Je voulais montrer aux autres que ce n'est pas parce que des choses terribles arrivent dans votre vie que vous devez abandonner. Chaque fois que je franchis la ligne d'arrivée, c'est comme si je faisais un doigt d'honneur à la maladie de Crohn.
Sous contrôle
Il y a environ un an, j'ai subi une opération pour enlever mon côlon. Le chirurgien m'a posé une stomie - une ouverture pour que les déchets s'écoulent dans un sac à l'extérieur de mon corps.
Avoir une stomie ne guérit pas la maladie de Crohn, mais cela m'a aidé. À vrai dire, j'aurais aimé subir cette opération il y a longtemps. Elle a amélioré ma qualité de vie. Je peux maintenant manger à peu près tout ce que je veux sans être malade.
Le sac de stomie est également assez facile à gérer. Personne ne peut le voir à moins que je ne soulève ma chemise.
Mon sac de stomie est plus qu'un outil pour gérer ma maladie de Crohn. C'est aussi une sorte d'épreuve décisive. Les personnes dans ma vie qui connaissent mon histoire et qui sont positives à l'égard de ma stomie sont celles qui restent. Ceux qui sont négatifs à ce sujet ne valent pas la peine d'être gardés.
Plus de mauvaises nouvelles
Le 29 juillet 2020, alors que j'avais enfin réussi à maîtriser ma maladie de Crohn, on m'a diagnostiqué une forme agressive de cancer du sein. J'ai commencé la chimiothérapie à la mi-août. Je vais subir une double mastectomie en janvier, suivie d'une nouvelle chimio et d'une thérapie ciblée.
S'il y a un côté positif à mon cancer, c'est que la chimio permet aussi de tenir à distance ma maladie de Crohn. Je ne voudrais pas avoir à faire face à une poussée de Crohn et à un cancer du sein en même temps.
C'est difficile de vivre avec deux maladies graves, mais la prière et mes amis m'ont aidée à surmonter cette épreuve. J'ai une tonne d'amis de longue date. J'ai aussi une tonne de nouveaux amis que j'ai rencontrés grâce aux médias sociaux. Ils m'écrivent des choses comme "Je prie pour toi.

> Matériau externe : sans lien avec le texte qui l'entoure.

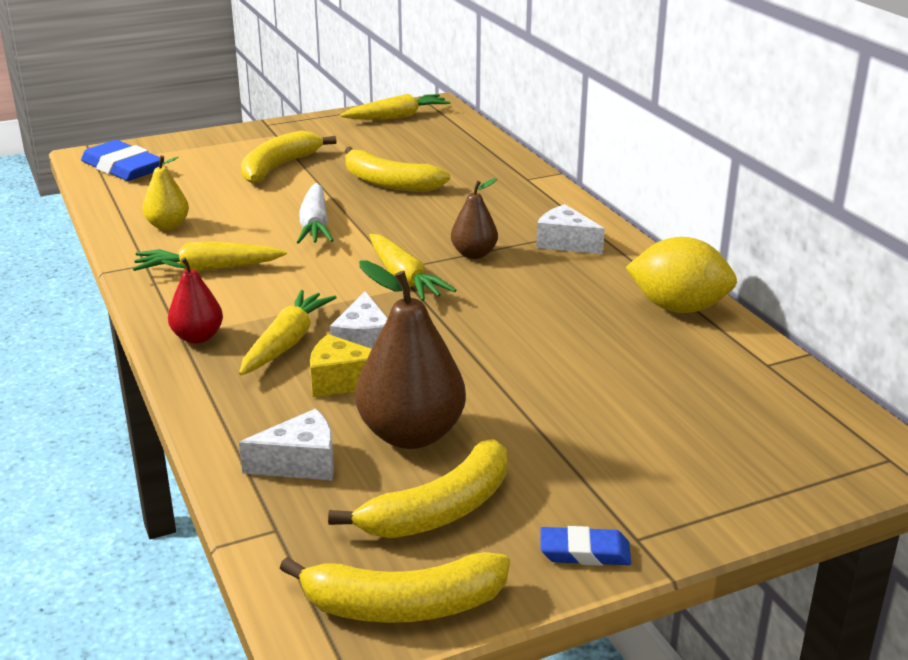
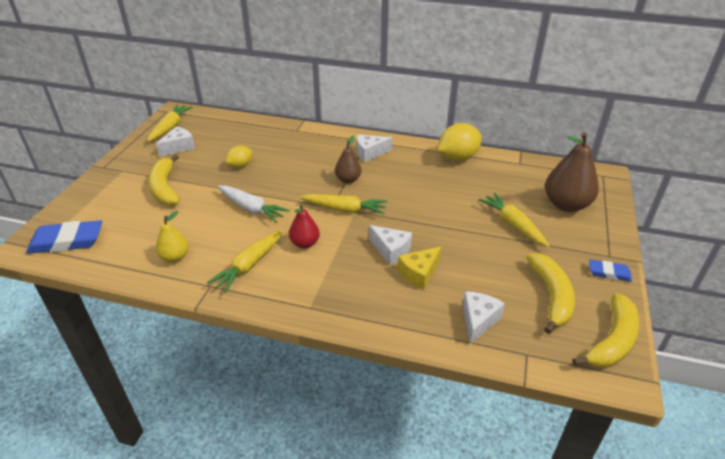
camera: 50 degrees left, 10 degrees up
(198, 337) = (320, 302): red pear -> red pear (305, 243)
(286, 343) = (363, 274): yellow carrot -> yellow carrot (513, 225)
(367, 138) = (179, 147): none -> white cheese
(389, 183) = (240, 166): yellow banana -> yellow lemon
(411, 434) = (485, 275): brown pear -> brown pear (566, 205)
(584, 552) = (609, 273): blue eraser -> blue eraser turned 60 degrees clockwise

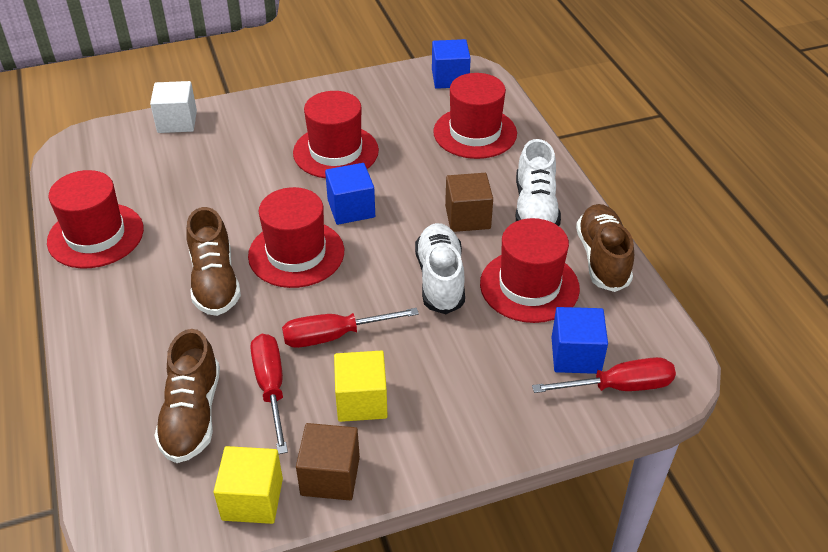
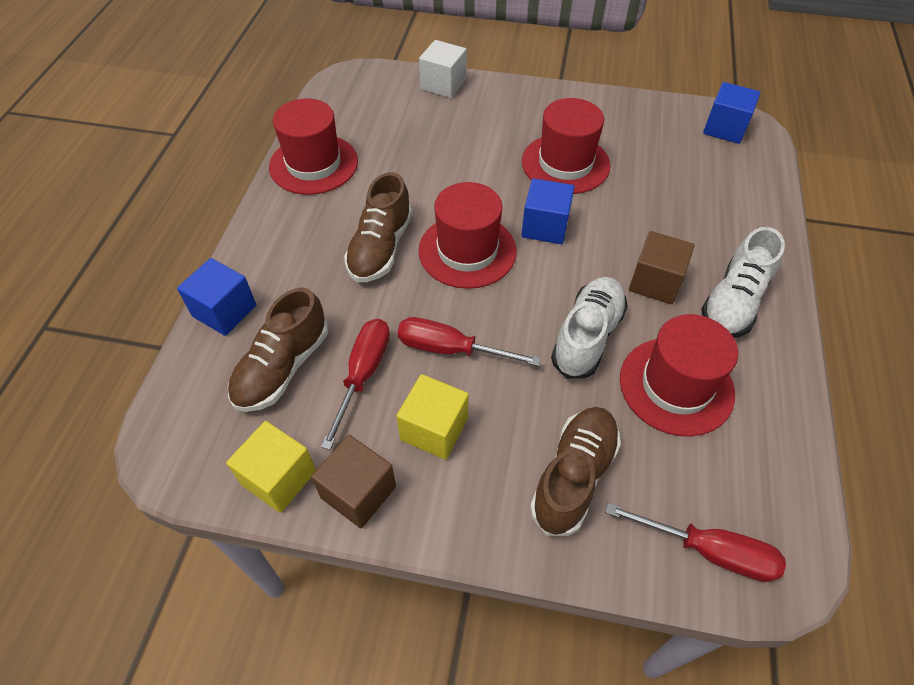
camera: 30 degrees right, 10 degrees up
(475, 133) = (717, 195): red hat -> none
(576, 355) = (681, 489): blue cube -> blue cube (224, 311)
(602, 258) = (777, 391): brown shoe -> brown shoe (573, 476)

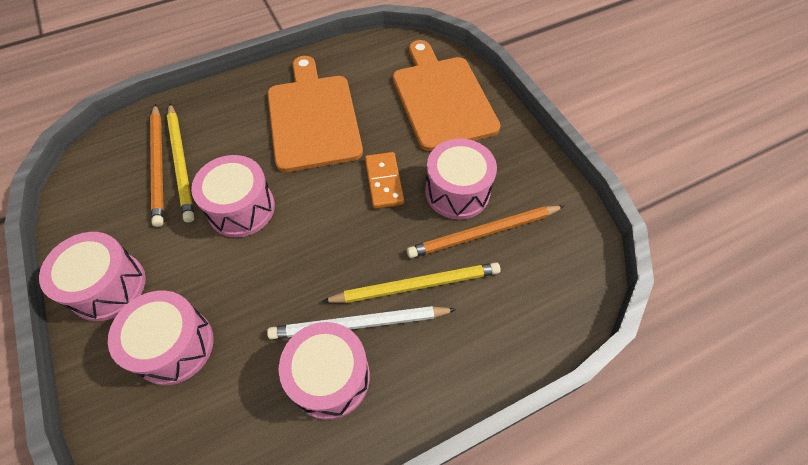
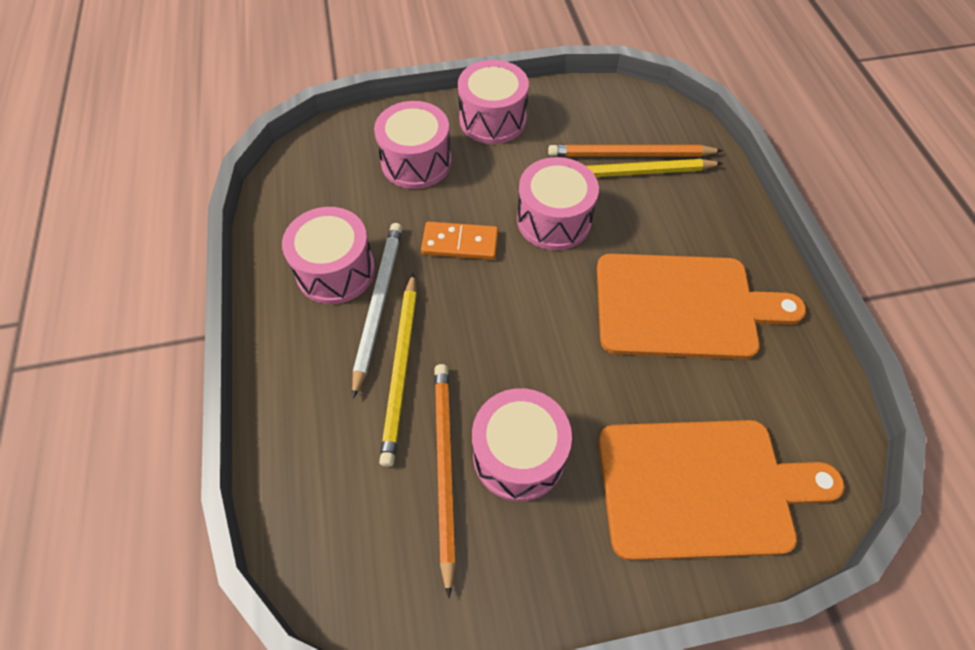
camera: 105 degrees right, 0 degrees up
(384, 182) = (557, 368): orange domino -> orange domino (460, 243)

Je t'encourage à continuer."
Sonya Strong
Les gens n'arrêtaient pas de me dire que j'étais forte... "Sonya Strong". Je suis forte parce que j'ai d'autres personnes autour de moi qui sont fortes. J'ai des gens qui m'encouragent et prient pour moi.

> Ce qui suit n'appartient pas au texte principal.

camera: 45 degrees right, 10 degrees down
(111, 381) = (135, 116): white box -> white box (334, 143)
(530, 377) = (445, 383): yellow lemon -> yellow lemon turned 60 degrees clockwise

Maintenant, je veux encourager les autres. Quand on m'a diagnostiqué la maladie de Crohn en 1985, je me suis sentie si seule. Je me suis dit que je ne voulais pas que quelqu'un d'autre se sente un jour comme ça. La maladie de Crohn peut être une maladie embarrassante, et à l'époque, je n'en parlais pas vraiment. Si je partage mon histoire maintenant, c'est notamment pour sensibiliser les gens et leur dire : "Vous n'êtes pas seul. Vous avez une famille. Nous sommes ensemble dans cette épreuve".

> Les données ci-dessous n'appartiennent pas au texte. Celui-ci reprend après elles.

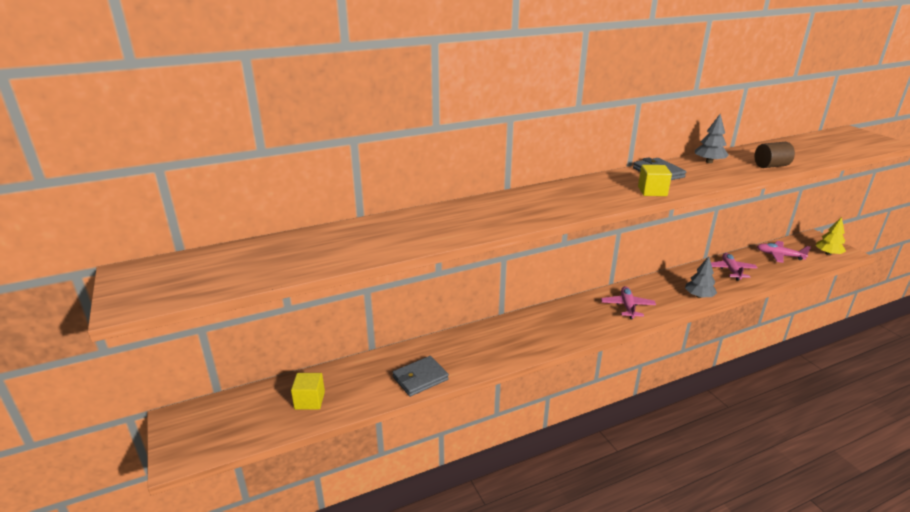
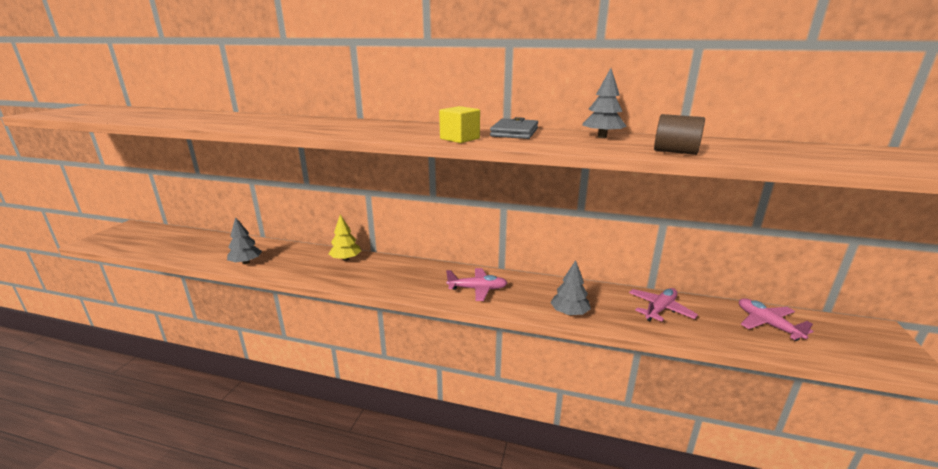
camera: 40 degrees right, 5 degrees down
(309, 400) = (181, 246): yellow cube -> none
(420, 378) = (246, 262): grey wallet -> grey tree
(627, 307) = (477, 289): pink plane -> pink plane turned 45 degrees clockwise
(828, 254) = (866, 354): yellow tree -> yellow tree (346, 259)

J'espère que les personnes atteintes de la maladie de Crohn n'abandonneront pas. Je veux qu'ils trouvent de l'espoir dans la conviction qu'il y aura un remède un jour. C'est pourquoi je continue à participer à ces courses.
Sonya Goins est journaliste pour CCX News, une chaîne de télévision locale couvrant la région des villes jumelles du Minnesota.